··· Source passage ···

A compromise could be to gather all details initially and separate the storage mechanisms afterwards. You could keep all details for security analysis for a day (minimum) or a week (maximum) and aggregate the records at the department level for performance or billing purposes. This approach should be okay from a legal perspective if you ensure that there is no public access to the security collection.
Note
Check your country's legal requirements before applying per-user accounting techniques.
Applied technologies for user monitoring and profiling include RMON; Authentication, Authorization, and Accounting (AAA); and Cisco NetFlow services.
With the increase in emerging technologies such as VoIP/IP telephony, video, data warehousing, sales force automation, customer relationship management, call centers, procurement, and human resources management, network management systems are required that allow you to identify traffic per application. Several years ago, this was a relatively easy task, because there were several different transmission protocols: TCP for UNIX communication, IPX for Novell file server sharing, SNA for mainframe sessions, and so on. The consolidation toward IP eliminated several of these protocols but introduced a new challenge for the network operator: how to distinguish between various applications if they all use IP. Collecting different interface counters was not good enough any more. From a monitoring point, it got worse. These days most server applications have a Web graphical user interface (GUI), and most traffic on the network is based on HTTP. In this case, traffic classification for deploying different service classes requires deep packet inspection, which some accounting techniques offer. Because of these changes, we need a new methodology to collect application-specific details, and accounting is the chosen technology. An example is Cisco Network-Based Application Recognition (NBAR), which is described in Chapter 10, "NBAR."
The collected accounting information can help you do the following:
Monitor and profile applications:
- In the entire network
- Over specific expense links
Monitor application usage per group or individual user
Deploy QoS and assign applications to different classes of service
Assemble a traffic matrix based on application usage
A collection of application-specific details is also very useful for network baselining. Running an audit for the first time sometimes leads to surprises, because more applications are active on the network than the administrator expected. Application monitoring is also a prerequisite for QoS deployment in the network. To classify applications in different classes, their specific requirements should be studied in advance, as well as the communication patterns and a traffic matrix per application. Real-time applications such as voice and video require tight SLA parameters, whereas e-mail and backup traffic would accept best-effort support without a serious impact.
The next question to address is how to identify a specific application on the network.

···

• [Stated exercise]: According to the passage on network accounting, how long could all details be kept for security analysis?

··· Dataset ···

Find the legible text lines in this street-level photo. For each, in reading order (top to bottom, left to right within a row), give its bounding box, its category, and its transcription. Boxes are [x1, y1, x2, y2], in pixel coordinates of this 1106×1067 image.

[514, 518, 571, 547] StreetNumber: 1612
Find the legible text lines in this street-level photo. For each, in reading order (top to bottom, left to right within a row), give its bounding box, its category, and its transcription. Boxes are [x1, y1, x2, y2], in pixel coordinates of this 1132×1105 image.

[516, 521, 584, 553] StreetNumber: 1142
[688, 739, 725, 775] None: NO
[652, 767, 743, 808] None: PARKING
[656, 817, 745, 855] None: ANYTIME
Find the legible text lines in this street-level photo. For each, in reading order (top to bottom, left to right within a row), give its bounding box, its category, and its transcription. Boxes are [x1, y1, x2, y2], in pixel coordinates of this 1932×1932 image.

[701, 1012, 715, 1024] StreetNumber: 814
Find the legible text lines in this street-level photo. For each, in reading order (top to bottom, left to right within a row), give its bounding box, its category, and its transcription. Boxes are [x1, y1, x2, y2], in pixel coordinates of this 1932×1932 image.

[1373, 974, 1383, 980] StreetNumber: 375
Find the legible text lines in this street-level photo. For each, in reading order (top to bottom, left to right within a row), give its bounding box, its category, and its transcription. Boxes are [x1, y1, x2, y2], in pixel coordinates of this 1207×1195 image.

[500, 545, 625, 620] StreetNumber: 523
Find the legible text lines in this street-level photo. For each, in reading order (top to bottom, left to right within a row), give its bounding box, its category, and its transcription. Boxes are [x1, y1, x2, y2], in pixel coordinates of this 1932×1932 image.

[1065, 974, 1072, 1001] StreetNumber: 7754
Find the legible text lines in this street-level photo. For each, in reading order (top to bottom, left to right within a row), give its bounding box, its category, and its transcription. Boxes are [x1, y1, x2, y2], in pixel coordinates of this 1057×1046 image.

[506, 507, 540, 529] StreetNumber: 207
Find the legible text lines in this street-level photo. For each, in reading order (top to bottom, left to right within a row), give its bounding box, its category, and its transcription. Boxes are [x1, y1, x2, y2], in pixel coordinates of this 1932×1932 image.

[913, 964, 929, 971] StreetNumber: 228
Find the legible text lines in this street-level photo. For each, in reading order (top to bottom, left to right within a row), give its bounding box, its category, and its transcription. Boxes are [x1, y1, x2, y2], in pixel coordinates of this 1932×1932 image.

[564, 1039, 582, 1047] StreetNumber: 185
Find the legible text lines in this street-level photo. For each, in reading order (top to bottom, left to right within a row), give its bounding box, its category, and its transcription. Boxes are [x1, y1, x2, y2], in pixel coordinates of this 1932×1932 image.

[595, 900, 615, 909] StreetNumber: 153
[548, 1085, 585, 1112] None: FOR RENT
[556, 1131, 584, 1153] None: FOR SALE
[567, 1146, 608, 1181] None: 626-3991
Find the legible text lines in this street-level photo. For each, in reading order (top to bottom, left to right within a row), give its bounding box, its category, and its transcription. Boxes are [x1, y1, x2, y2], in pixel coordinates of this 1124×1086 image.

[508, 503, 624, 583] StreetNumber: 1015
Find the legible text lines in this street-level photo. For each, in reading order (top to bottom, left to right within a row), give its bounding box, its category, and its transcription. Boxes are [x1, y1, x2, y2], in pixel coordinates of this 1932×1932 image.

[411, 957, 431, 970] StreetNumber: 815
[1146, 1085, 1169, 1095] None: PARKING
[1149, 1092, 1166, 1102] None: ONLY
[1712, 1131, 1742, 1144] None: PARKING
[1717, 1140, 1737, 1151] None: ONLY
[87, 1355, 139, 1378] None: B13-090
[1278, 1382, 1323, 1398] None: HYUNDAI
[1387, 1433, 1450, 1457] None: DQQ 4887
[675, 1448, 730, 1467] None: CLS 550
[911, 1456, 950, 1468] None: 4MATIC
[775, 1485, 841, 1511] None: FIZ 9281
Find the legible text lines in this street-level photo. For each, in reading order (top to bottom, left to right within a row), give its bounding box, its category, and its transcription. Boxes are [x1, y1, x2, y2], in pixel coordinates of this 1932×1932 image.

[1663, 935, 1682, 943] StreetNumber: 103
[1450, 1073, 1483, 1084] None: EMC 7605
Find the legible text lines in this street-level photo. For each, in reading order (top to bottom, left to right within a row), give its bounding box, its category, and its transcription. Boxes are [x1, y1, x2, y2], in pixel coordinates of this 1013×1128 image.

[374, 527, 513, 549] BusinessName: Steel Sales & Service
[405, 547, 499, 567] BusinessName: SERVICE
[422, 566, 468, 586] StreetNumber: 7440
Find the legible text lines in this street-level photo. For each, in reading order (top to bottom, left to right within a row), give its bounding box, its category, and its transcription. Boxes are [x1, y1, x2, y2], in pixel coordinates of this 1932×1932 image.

···

• [Result of this exercise]: For a day at minimum and a week at maximum.